Your discharge current range, 15A to 20A, doesn't require a 'constant current' sink. If you want to use it to test battery capacity, then monitor the current as you discharge the pack, and integrate.

The reason you don't want to do real 'constant current' is that it requires semiconductors dissipating a lot of power. That's expensive, and hard work in heatsinks.

One option is simply to use wire-wound resistors, dissipating to air. With '3.6v' batteries, they're obviously lithium, so will vary in voltage between 4.2 when fully charged and about 3v at end of life. Pick a total resistor value that will give you a suitable current across the range.
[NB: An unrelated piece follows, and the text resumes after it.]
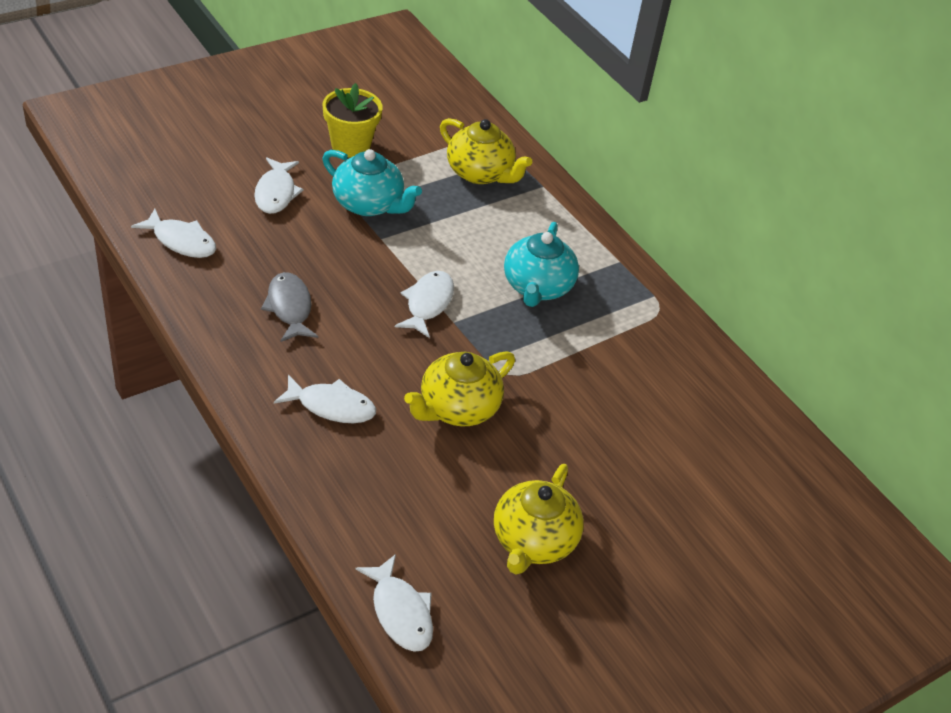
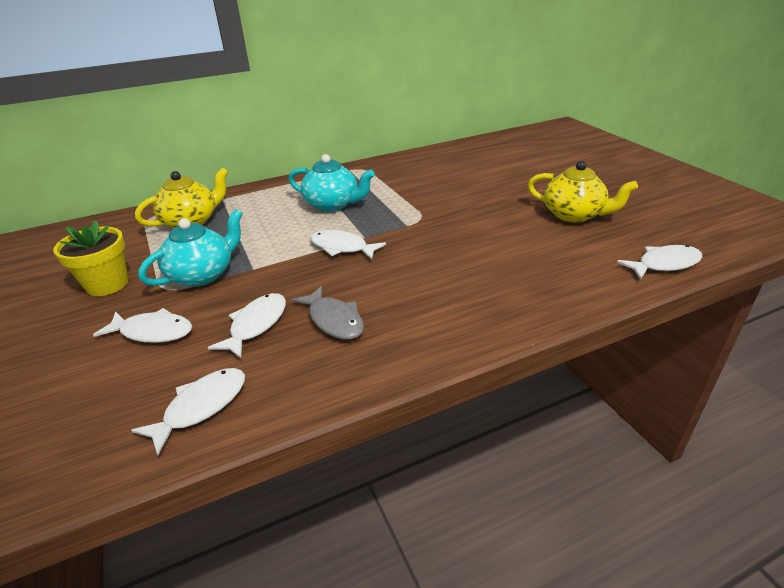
camera: 75 degrees left, 10 degrees down
grey fish [261,272,318,342] -> grey fish turned 120 degrees counterclockwise [291,286,364,340]
white fish [274,375,376,423] -> white fish moved to [208,293,286,358]
yellow teapot [404,351,515,426] -> none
Another option is to use tungsten filament lamps. They have a relatively 'constant current' effect as the input voltage varies. Whereas the voltage across a resistor varies as $$\IR\$$, the voltage across a filament lamp varies as about $$\I^{1.5}R\$$, so the current will vary much less as the voltage varies. The huge advantage of a lamp in a power dissipation application is that they are designed to run very hot, and can dissipate much more power per space or per dollar than resistors.

• Yes, this is a good idea, I think this will involve several kilowatts dissipation, so using lamps will be a huge cost saver. I'd recommend series/parallel combo of 12V halogens, because their thick filament makes them very resistant to shock, 120/230V lamps are more fragile. Since this is for a solar racing vehicle, this "battery discharger" may have to be hauled around to competitions, so toughness is important. If the battery is close to standard mains voltage, a space heater will work fine too. – peufeu May 26 '19 at 20:11

In general terms, you'll need

• a transistor to control the current — at this low voltage and relatively high current, you'll want a power MOSFET mounted on a beefy heatsink.
• a circuit to monitor the current and control the transistor
• a circuit to monitor the voltage and cut off the current before the voltage gets too low

Since this is a form of homework, I'm not going to go into details here.

If you come up with a design about which you have doubts, show it to us. Note that we discourage broad, open-ended design review questions here on EE.SE, because the answer(s) tend to become long strings of unrelated edits and/or comments. While this might help you with your immediate problems, it is of no value to the site overall. We DO allow design review questions in which you explain your choices and then focus on a few points about which you still have doubts. To get a better feel of what is or is not acceptable, search for "design review" on the meta site.